What to produce » Which of the lines below holds the string "ASALE"? Copy every line that does.

######

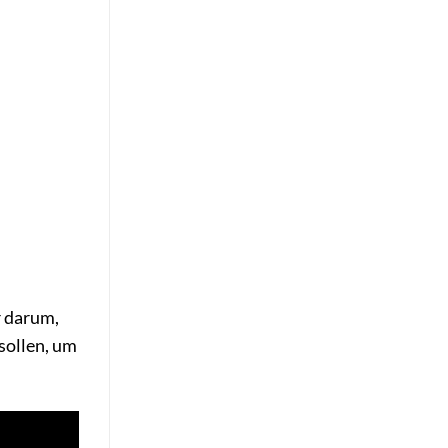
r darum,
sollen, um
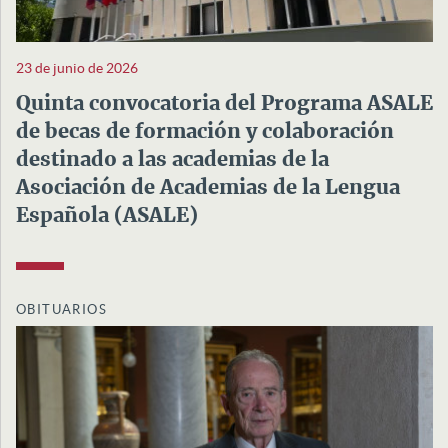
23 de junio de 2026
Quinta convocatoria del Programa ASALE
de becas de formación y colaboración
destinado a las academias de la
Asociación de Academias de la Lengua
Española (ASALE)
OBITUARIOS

######

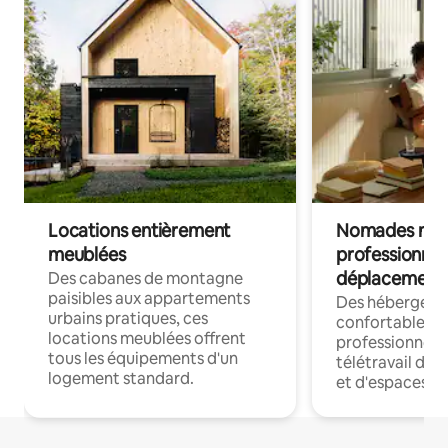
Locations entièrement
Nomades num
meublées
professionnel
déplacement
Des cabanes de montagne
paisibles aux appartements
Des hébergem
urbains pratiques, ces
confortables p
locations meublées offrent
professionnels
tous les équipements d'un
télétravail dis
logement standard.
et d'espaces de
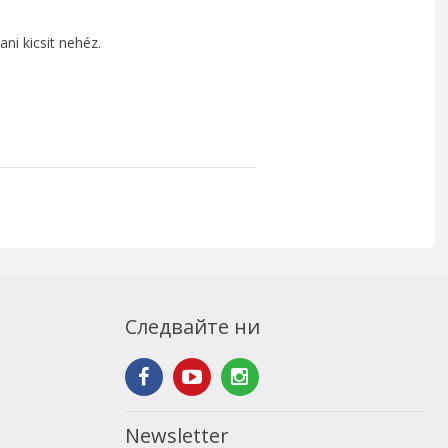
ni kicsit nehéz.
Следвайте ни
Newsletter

######

Response for this exercise »
Quinta convocatoria del Programa ASALE
Española (ASALE)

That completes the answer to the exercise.